§ Material supplied:
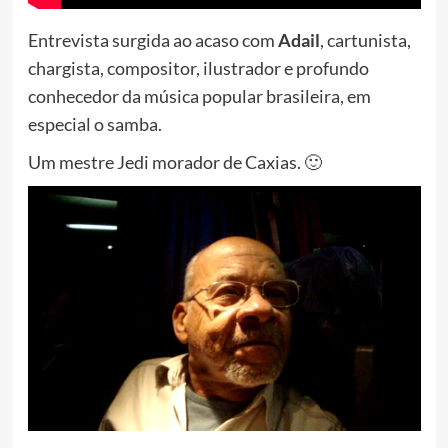
Entrevista surgida ao acaso com
Adail
, cartunista,
chargista, compositor, ilustrador e profundo
conhecedor da música popular brasileira, em
especial o samba.
Um mestre Jedi morador de Caxias. 🙂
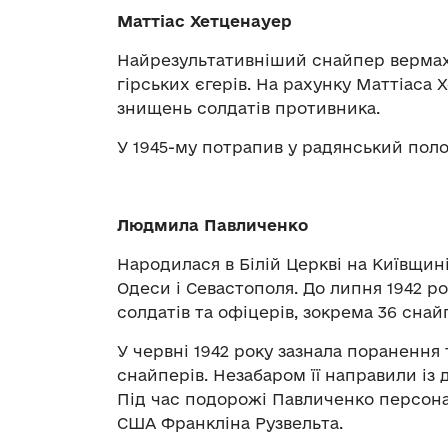
Маттіас Хетценауер
Найрезультативніший снайпер вермахту
гірських єгерів. На рахунку Маттіаса
знищень солдатів противника.
У 1945-му потрапив у радянський полон
Людмила Павличенко
Народилася в Білій Церкві на Київщині
Одеси і Севастополя. До липня 1942 р
солдатів та офіцерів, зокрема 36 сна
У червні 1942 року зазнала поранення
снайперів. Незабаром її направили і
Під час подорожі Павличенко персон
США Франкліна Рузвельта.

§ Instructions for the task: Could the data above be copied out exactly, with no pictures kept?

§ Output of the task:
Entrevista surgida ao acaso com
Adail
, cartunista,
chargista, compositor, ilustrador e profundo
conhecedor da música popular brasileira, em
especial o samba.
Um mestre Jedi morador de Caxias. 🙂
Маттіас Хетценауер
Найрезультативніший снайпер вермахту
гірських єгерів. На рахунку Маттіаса
знищень солдатів противника.
У 1945-му потрапив у радянський полон
Людмила Павличенко
Народилася в Білій Церкві на Київщині
Одеси і Севастополя. До липня 1942 р
солдатів та офіцерів, зокрема 36 сна
У червні 1942 року зазнала поранення
снайперів. Незабаром її направили і
Під час подорожі Павличенко персон
США Франкліна Рузвельта.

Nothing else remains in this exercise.